In pursuit of a joke, you didn't actually answer the question: have you looked in the folder labeled "Spam" in Gmail?
You might be receiving more spam messages in your inbox than in the past, while Google continues to block 99.9% of spam messages sent. Both can be true, and the only way to tell would be to compare your Inbox to the Spam folder. Your experience might be worse without Google's performance being worse if the input stream itself is worse.
> even understand dark patterns in legitimate products
Many tech oriented people probably do but most non-technical people do not, and simply don't care.
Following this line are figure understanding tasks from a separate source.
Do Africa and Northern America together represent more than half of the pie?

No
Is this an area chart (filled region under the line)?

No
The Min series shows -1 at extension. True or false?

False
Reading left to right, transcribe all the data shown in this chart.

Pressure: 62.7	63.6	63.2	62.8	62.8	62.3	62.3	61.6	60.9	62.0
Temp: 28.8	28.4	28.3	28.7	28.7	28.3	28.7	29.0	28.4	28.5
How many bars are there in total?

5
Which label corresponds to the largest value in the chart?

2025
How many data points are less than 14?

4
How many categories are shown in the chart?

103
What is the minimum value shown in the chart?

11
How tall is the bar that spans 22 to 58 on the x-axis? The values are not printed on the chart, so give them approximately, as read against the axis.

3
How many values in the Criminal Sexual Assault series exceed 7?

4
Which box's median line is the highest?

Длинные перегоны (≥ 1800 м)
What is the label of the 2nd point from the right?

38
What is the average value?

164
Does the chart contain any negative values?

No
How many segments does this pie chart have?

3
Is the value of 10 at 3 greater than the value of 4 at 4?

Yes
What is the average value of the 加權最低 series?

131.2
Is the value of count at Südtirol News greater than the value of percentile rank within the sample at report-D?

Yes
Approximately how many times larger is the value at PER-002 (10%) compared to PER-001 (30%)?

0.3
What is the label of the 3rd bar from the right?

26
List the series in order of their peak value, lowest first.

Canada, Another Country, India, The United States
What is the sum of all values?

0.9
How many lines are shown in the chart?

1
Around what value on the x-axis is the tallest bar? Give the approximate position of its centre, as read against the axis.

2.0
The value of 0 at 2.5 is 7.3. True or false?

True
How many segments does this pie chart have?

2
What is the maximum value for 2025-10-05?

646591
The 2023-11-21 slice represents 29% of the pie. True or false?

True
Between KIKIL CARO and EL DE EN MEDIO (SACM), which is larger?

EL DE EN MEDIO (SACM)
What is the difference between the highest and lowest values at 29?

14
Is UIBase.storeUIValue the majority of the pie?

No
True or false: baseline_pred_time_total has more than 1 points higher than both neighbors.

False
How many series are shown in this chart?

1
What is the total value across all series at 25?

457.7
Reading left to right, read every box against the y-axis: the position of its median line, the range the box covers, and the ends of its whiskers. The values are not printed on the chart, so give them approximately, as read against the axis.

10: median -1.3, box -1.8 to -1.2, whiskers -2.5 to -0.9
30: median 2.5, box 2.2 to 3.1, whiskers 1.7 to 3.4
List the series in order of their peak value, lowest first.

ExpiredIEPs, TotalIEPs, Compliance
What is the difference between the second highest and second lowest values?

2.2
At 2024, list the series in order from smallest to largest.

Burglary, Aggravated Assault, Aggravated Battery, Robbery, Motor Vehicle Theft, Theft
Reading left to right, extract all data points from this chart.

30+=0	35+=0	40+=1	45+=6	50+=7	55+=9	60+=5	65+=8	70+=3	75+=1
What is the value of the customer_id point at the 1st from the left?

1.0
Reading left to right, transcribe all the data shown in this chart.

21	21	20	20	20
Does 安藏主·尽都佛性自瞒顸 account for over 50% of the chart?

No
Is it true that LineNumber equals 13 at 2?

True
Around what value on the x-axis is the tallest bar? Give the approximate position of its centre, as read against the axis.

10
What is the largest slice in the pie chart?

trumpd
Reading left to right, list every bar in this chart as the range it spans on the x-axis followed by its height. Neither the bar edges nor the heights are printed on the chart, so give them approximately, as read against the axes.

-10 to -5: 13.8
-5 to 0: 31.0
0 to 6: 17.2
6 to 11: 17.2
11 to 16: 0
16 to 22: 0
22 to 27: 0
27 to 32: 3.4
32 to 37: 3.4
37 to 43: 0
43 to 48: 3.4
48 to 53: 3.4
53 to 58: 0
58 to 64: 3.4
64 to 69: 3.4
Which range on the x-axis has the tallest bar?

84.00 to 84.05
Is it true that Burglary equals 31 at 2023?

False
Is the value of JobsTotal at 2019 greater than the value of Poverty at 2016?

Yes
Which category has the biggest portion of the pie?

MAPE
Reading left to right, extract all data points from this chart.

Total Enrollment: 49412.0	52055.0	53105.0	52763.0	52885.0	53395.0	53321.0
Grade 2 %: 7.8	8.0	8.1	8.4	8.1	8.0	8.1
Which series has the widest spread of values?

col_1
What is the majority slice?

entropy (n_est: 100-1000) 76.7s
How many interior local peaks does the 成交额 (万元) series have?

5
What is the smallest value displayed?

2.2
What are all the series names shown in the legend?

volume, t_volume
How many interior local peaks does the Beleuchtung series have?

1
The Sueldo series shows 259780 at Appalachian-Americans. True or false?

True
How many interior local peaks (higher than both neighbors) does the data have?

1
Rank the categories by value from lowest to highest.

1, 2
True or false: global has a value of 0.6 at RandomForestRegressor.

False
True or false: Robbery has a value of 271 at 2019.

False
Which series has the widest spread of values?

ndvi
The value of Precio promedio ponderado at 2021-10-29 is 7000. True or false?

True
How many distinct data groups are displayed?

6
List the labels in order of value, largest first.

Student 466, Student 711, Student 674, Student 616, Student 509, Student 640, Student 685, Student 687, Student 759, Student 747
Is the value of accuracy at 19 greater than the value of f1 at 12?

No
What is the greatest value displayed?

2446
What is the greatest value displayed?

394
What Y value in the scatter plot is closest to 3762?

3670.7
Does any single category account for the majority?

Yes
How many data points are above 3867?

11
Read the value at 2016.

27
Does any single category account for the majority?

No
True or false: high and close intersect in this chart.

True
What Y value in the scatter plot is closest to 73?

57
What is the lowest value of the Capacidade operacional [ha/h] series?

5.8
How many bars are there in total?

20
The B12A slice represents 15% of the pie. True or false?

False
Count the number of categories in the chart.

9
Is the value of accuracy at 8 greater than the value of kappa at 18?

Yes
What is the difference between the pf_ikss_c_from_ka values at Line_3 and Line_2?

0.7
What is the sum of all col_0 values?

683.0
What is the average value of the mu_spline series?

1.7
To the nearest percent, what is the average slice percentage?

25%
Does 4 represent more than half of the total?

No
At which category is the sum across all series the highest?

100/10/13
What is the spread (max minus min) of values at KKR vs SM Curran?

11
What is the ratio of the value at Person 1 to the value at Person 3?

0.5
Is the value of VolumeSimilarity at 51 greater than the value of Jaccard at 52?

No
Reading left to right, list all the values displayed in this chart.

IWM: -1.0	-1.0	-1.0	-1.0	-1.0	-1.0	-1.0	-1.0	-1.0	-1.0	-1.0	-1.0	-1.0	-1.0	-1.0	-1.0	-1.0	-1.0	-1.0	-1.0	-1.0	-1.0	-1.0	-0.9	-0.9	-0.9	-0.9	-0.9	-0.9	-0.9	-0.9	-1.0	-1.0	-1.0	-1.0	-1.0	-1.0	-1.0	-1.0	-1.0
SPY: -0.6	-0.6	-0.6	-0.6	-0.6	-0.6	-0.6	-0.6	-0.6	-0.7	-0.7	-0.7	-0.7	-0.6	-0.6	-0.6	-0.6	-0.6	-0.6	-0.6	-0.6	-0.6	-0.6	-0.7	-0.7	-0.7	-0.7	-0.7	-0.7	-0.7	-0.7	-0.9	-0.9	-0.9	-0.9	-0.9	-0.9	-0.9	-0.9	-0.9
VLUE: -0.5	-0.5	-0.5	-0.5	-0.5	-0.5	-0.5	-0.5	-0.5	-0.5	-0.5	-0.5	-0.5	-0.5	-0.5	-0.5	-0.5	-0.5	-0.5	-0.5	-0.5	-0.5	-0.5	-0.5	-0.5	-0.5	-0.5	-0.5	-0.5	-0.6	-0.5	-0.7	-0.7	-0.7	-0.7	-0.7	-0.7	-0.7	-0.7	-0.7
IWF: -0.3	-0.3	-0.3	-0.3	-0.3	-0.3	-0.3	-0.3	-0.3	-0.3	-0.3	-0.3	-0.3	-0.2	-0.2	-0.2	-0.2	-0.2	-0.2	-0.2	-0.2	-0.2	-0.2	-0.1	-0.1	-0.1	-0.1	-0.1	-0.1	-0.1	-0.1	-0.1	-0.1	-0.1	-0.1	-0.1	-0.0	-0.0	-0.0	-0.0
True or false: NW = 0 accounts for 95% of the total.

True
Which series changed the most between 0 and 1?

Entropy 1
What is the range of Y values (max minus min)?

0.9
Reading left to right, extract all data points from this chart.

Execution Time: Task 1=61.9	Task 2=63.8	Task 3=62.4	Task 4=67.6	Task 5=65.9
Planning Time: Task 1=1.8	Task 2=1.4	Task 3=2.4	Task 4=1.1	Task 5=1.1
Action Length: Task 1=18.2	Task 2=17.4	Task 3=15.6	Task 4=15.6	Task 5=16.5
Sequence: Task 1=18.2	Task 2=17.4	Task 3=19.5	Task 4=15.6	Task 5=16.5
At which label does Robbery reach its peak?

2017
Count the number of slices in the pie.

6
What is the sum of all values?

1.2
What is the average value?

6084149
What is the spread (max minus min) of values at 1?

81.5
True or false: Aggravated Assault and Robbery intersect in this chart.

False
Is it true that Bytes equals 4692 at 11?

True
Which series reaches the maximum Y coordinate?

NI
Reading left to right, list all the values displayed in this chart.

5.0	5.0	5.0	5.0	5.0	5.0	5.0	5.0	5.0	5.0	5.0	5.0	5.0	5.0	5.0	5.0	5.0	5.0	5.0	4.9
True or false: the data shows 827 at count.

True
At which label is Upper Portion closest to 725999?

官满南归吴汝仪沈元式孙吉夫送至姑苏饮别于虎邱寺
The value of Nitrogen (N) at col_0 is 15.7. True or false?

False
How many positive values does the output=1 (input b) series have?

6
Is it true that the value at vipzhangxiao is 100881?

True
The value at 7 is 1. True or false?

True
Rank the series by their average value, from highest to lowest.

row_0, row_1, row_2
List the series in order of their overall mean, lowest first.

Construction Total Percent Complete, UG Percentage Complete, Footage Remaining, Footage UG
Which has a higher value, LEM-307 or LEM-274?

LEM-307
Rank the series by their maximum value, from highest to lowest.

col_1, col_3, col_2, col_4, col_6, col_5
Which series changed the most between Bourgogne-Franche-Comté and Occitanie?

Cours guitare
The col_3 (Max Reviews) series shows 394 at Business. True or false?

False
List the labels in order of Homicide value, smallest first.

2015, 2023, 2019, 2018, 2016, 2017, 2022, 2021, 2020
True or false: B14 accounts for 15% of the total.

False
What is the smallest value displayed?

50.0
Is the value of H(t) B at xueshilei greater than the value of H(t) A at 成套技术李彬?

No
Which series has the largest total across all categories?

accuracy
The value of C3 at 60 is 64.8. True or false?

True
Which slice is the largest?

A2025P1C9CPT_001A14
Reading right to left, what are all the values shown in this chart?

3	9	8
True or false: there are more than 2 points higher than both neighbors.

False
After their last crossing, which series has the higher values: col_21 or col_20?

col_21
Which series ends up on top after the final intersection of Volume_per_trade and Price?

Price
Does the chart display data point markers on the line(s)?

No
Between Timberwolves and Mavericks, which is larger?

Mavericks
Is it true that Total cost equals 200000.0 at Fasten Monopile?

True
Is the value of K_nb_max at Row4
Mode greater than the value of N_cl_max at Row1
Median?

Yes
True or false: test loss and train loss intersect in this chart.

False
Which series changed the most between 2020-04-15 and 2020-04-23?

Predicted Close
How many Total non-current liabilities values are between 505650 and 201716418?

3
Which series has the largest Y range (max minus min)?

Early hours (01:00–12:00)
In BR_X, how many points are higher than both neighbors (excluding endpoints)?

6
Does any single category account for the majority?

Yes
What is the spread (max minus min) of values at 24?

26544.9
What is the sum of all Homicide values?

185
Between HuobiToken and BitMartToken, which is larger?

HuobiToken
You can put a popover that shows when you load the page the first time that asks "By browsing this website you agree that we own you body, mind and soul" and shows two buttons, one green "Accept all" and one gray "Show options", and most people will instinctively press the green "Accept all" button in order to get to the content faster.
That's why such agreement wouldn't be legally binding in a big part of the world. The users in turn know it's more or less safe to click "accept all" on a random website.
I think most click "accept all" because they simply don't give a fuck, not because they understand some judicial situation. Most (common) people don't understand most things on the internet, even less if it touches law-related stuff.
but in exchange for that, we now have disinformation campaigns, alternative facts, ... . We need a spam filter for social/traditional media, maybe as a brain implant, cyberpunk style.